» **Document extract**
- আকাশীতৰাৰ কথাৰে
- Directed by: Manju Bora
- Produced by: Sangeeta Tamuli
- Starring: Bishnu Kharghoria; Pranjal Saikia; Rituparna Phukan;
- Cinematography: Raju Mishra
- Music by: Tarali Sarma
- Release date: November 14, 2003;
- Country: India
- Language: Assamese

= Akashitorar Kothare =

Akashitorar Kothare is an Assamese-language film directed by Manju Bora that won two National Film Awards at the 51st National Film Awards. It stars Bishnu Kharghoria, Pranjal Saikia and Rituparna Phukan in lead roles.

== Plot ==
The film depicts the life of Akashitora, an educated girl who specialised in folklore and started research into the woman-oriented cultural trails of Assam with the help of her Tawoi(father's best friend). As she gets married, she finds herself as a conventional housewife. Her oppressive husband physically and mentally abuses her and a devastated Akashitora is left with no choice. Loosing self-respect, Akashitora realises that her married life is going away from herself.

» **Provided records**
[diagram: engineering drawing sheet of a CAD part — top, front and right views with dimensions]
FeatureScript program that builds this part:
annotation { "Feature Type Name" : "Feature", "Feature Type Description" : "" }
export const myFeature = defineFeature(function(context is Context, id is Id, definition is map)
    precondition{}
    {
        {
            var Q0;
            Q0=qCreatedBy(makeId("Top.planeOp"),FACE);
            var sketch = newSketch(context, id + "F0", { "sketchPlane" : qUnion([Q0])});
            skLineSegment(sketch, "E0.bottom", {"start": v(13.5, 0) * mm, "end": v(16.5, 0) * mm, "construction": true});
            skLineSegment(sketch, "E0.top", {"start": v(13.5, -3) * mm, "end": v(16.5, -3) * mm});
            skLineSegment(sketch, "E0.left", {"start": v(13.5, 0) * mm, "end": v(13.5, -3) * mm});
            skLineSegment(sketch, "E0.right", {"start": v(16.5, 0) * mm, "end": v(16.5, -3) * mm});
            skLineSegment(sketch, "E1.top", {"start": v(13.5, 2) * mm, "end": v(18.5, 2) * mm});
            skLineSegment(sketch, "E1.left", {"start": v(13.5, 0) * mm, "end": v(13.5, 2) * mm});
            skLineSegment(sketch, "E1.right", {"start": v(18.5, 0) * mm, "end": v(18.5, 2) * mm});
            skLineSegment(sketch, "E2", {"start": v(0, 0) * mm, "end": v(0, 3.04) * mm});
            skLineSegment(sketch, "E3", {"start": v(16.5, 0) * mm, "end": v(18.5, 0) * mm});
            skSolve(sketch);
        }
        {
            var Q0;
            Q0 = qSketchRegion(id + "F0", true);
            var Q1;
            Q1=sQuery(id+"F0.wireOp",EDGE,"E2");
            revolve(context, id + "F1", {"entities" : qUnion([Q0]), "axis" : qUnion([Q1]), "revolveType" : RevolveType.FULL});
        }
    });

» **Given exercise**
Continue the film article on Akashitorar Kothare from the point where its text ends.

» **Final result**
== Cast ==
- Bishnu Kharghoria
- Pranjal Saikia
- Rituparna Phukan
- Anup Hazarika
- Ankur Bishaya
- Dilip Bora

== Production ==
The film was produced by Sangeeta Tamuly under the banner of Chitra Communications.

== Reception ==
Rong Sarmah reviewed the film for The Telegraph and wrote "The music by Tarali Sarma bears significance from the ritualistic and traditional viewpoint, though the required subtlety in mixing is missing."

Pranjal Borah wrote "Traditions reveal to her that the young girls were forced to become Devadasis to entertain the rich and the powerful."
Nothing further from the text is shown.